The author takes pains to explain scientific jargon and the technical tools that astronomers use to study the sky. A lot of popular astronomy writing glosses over how astronomers think about cosmic distance or exactly what a spectrum is, but not this book. If you’ve ever been curious about these insider details, The Milky Way has you covered.

McTier’s version of our home galaxy is heavily anthropomorphized. The Milky Way is brash, vain and arrogant in a way that may hide a secret insecurity. Its central black hole is characterized as the physical embodiment of the galaxy’s shame and regrets, a source of deep existential angst. And its relationship with the Andromeda galaxy is like a long-term, long-distance romance, with each galaxy sending stars back and forth as love notes until the two can eventually merge (SN: 3/05/21).

This could have felt gimmicky.

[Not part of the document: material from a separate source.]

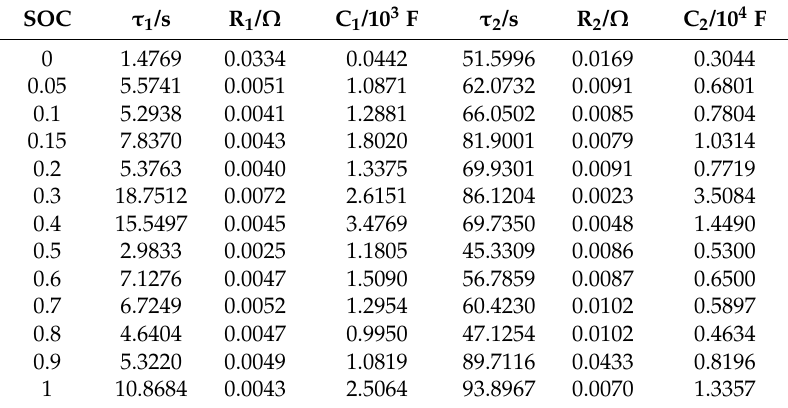
Table 3. The polarization resistance and polarization capacitance values of lithium-ion batteries for the second-order RC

But McTier’s efforts to make the metaphors work while keeping the science accurate and up-to-date made the premise endearing and entertaining.

I laughed twice on Page 1. I learned a new word on Page 2. I dog-eared the endnotes early on because it became instantly clear I would want to read every one. I read this book while traveling in rural upstate New York, where the sky is much clearer than at my home outside of Boston. The Milky Way reminded me to look up and appreciate my home in the universe, just like its narrator wanted.